- Problem description: Report all lines below with the word "Delete".

--- Dataset excerpts Enclosed Below ---

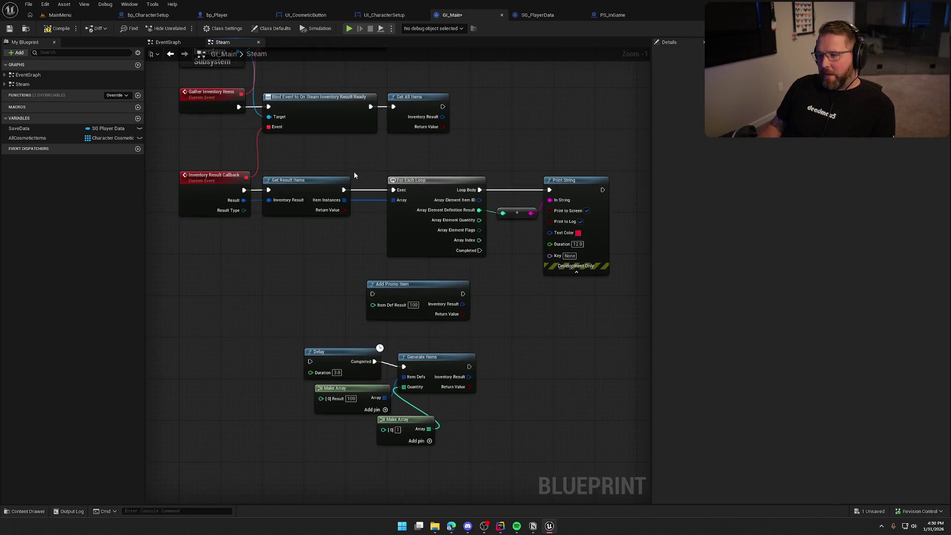
pyautogui.moveTo(299, 159); pyautogui.dragTo(618, 276)
pyautogui.click(181, 230)
pyautogui.press('ctrl+s')
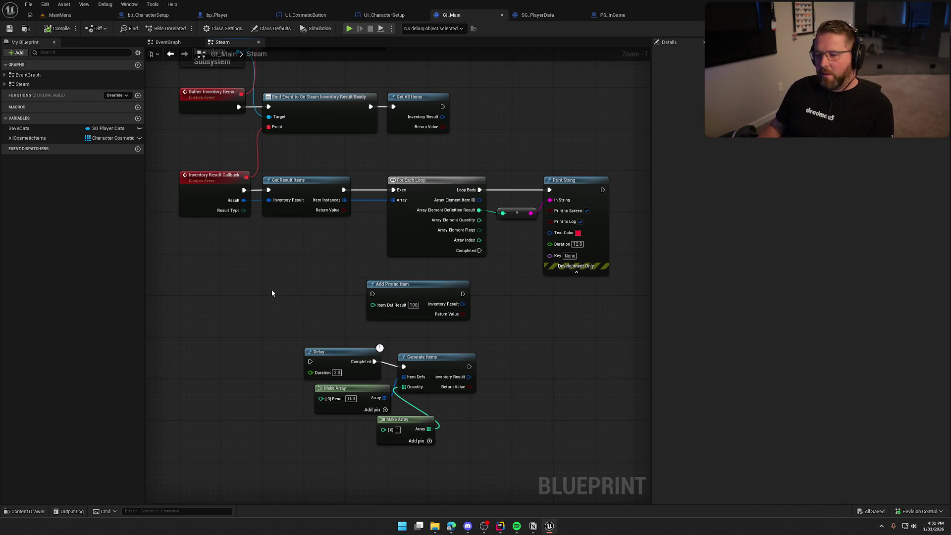
# - Delete the Delay, Generate Items and both Make Array nodes, then save GI_Main
pyautogui.moveTo(271, 290); pyautogui.dragTo(285, 301)
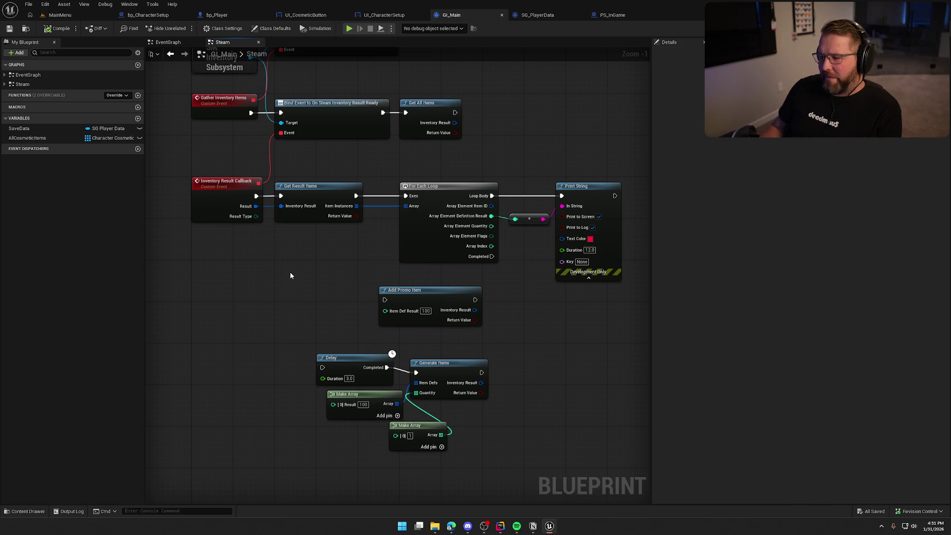
pyautogui.moveTo(290, 272); pyautogui.dragTo(289, 311)
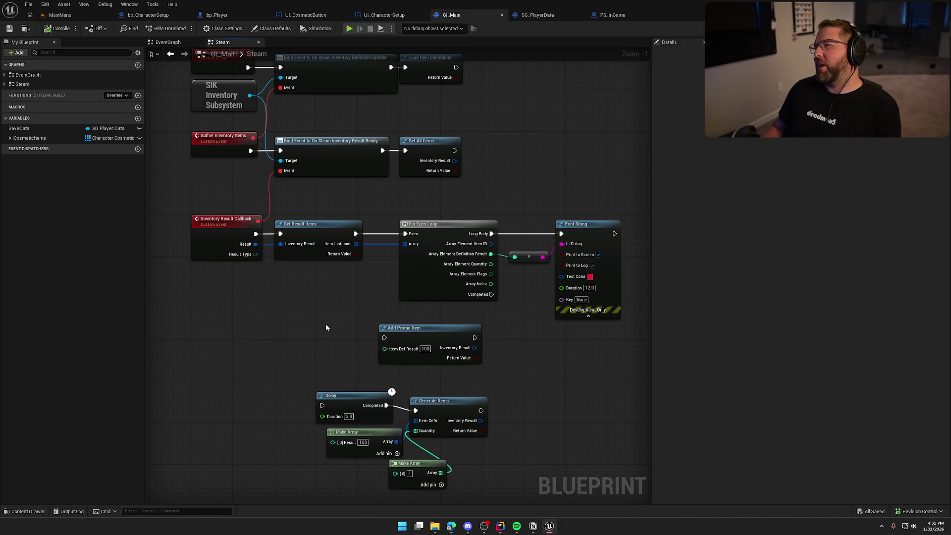
pyautogui.moveTo(326, 328)
pyautogui.mouseDown()
pyautogui.moveTo(308, 319)
pyautogui.moveTo(342, 277)
pyautogui.moveTo(298, 272)
pyautogui.mouseUp()
pyautogui.moveTo(429, 360); pyautogui.dragTo(444, 354)
pyautogui.moveTo(458, 451); pyautogui.dragTo(276, 353)
pyautogui.press('Delete')
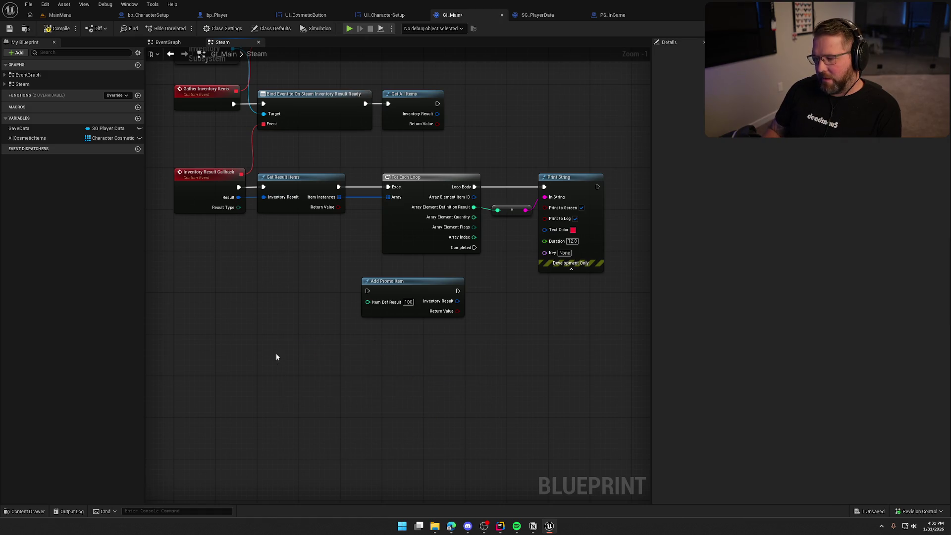
pyautogui.press('Home')
pyautogui.press('ctrl+s')
# - Move the Add Promo Item node beside Get All Items on the Gather Inventory Items row
pyautogui.moveTo(325, 393)
pyautogui.mouseDown()
pyautogui.moveTo(285, 409)
pyautogui.moveTo(330, 412)
pyautogui.mouseUp()
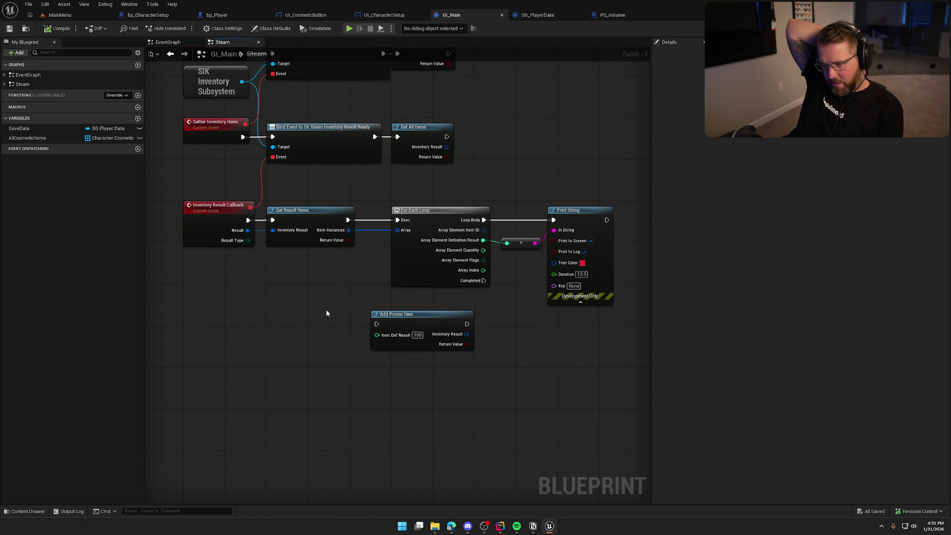
pyautogui.moveTo(326, 310); pyautogui.dragTo(479, 372)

--- End of Enclosed Dataset excerpts ---

- Answer section:
# - Delete the Delay, Generate Items and both Make Array nodes, then save GI_Main
pyautogui.press('Delete')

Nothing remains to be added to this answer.